Kombinasi antara peningkatan spesifikasi dan opsi warna baru diharapkan dapat mempertahankan momentum penjualan MacBook Neo yang telah mencatatkan angka fantastis sejak peluncuran pertamanya. Apple tampaknya ingin memastikan bahwa lini ini tetap kompetitif di tengah persaingan ketat pasar laptop entry-level.
Ekosistem Produk Apple yang Semakin Luas
Selain kabar mengenai MacBook Neo, Mark Gurman juga melaporkan bahwa Apple memiliki sejumlah rencana besar untuk lini produk lainnya. iMac, yang terakhir kali mendapatkan pembaruan pada tahun 2024, disebut akan segera hadir dengan layar OLED. Langkah ini menandai pergeseran signifikan Apple dari layar LCD ke teknologi OLED yang menawarkan kualitas gambar lebih superior.
Tak hanya itu, rumor mengenai kehadiran M6 MacBook Pro dan MacBook dengan layar sentuh OLED juga semakin kencang. Model-model tersebut diperkirakan akan hadir pada akhir tahun ini atau awal tahun depan. Sementara itu, untuk tahun depan, Apple juga dikabarkan sedang mengerjakan desain ulang MacBook Pro 14 inci entry-level yang akan ditenagai oleh chip M7.
Kabar mengenai pengembangan produk-produk ini menunjukkan agresivitas Apple dalam memperbarui lini produknya. Namun, konsumen perlu mencermati tren kenaikan harga yang mulai terlihat di berbagai produk Apple. Keputusan Apple menaikkan harga bulan lalu menjadi sinyal bahwa konsumen harus bersiap dengan banderol yang lebih tinggi untuk produk-produk anyar. Hal ini juga sejalan dengan laporan sebelumnya mengenai kenaikan biaya lisensi yang mempengaruhi layanan seperti Apple Music.

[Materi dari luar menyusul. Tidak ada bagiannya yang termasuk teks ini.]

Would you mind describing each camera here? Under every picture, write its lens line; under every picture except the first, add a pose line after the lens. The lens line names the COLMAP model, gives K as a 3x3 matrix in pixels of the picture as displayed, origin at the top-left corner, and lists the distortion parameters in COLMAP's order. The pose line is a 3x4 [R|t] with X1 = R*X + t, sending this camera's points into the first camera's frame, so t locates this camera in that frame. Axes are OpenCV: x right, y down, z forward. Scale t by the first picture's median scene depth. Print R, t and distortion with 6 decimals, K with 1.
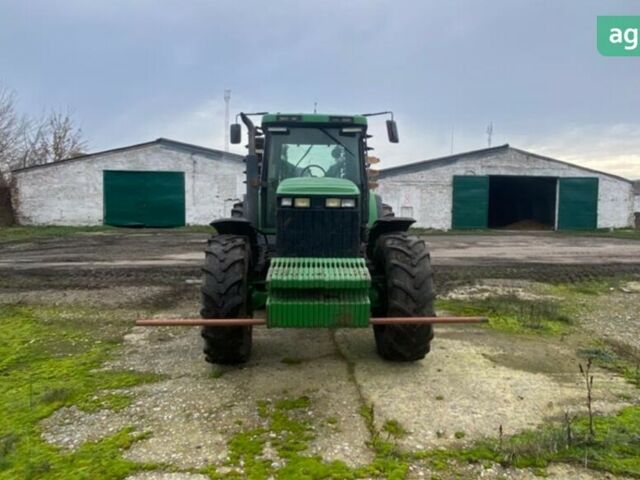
lens RADIAL K [[426.2, 0, 320.0], [0, 426.2, 240.0], [0, 0, 1]] dist [0.070668, 0.000262]
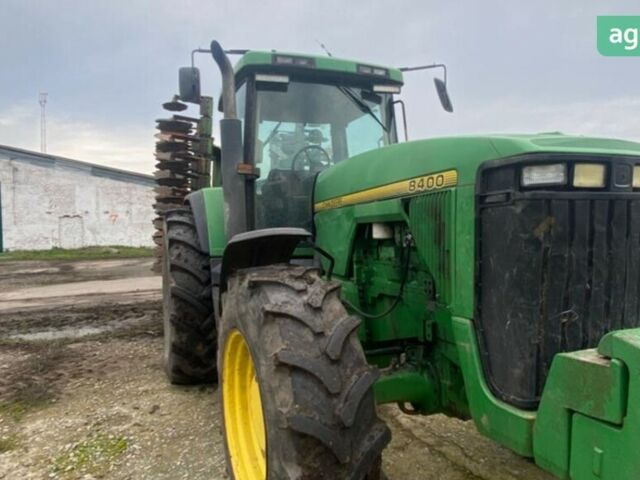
lens RADIAL K [[449.7, 0, 320.0], [0, 449.7, 240.0], [0, 0, 1]] dist [0.000259, 0.000743]
pose [[0.946226, -0.035215, 0.321585, -0.237084], [0.047668, 0.998384, -0.030927, -0.016201], [-0.319976, 0.044593, 0.946375, 0.400714]]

Di sisi lain, Apple juga terus menghadapi berbagai tantangan, termasuk persaingan di bidang kecerdasan buatan. Baru-baru ini, Apple diketahui mengirimkan surat peringatan kepada mantan karyawannya yang kini bekerja di OpenAI, menunjukkan betapa ketatnya persaingan sumber daya manusia di industri teknologi.
Bagi konsumen yang menantikan MacBook Neo baru, keputusan untuk menunggu atau membeli model saat ini menjadi pertimbangan tersendiri. Di satu sisi, peningkatan performa dari A18 Pro ke A19 Pro dan tambahan RAM akan memberikan pengalaman yang lebih mulus. Di sisi lain, potensi kenaikan harga yang signifikan bisa menjadi penghalang bagi calon pembeli dengan anggaran terbatas.
Belum ada tanggal resmi peluncuran MacBook Neo baru dari Apple. Namun, dengan berbagai bocoran yang sudah beredar, publik dapat mengantisipasi pengumuman resmi dalam beberapa bulan ke depan.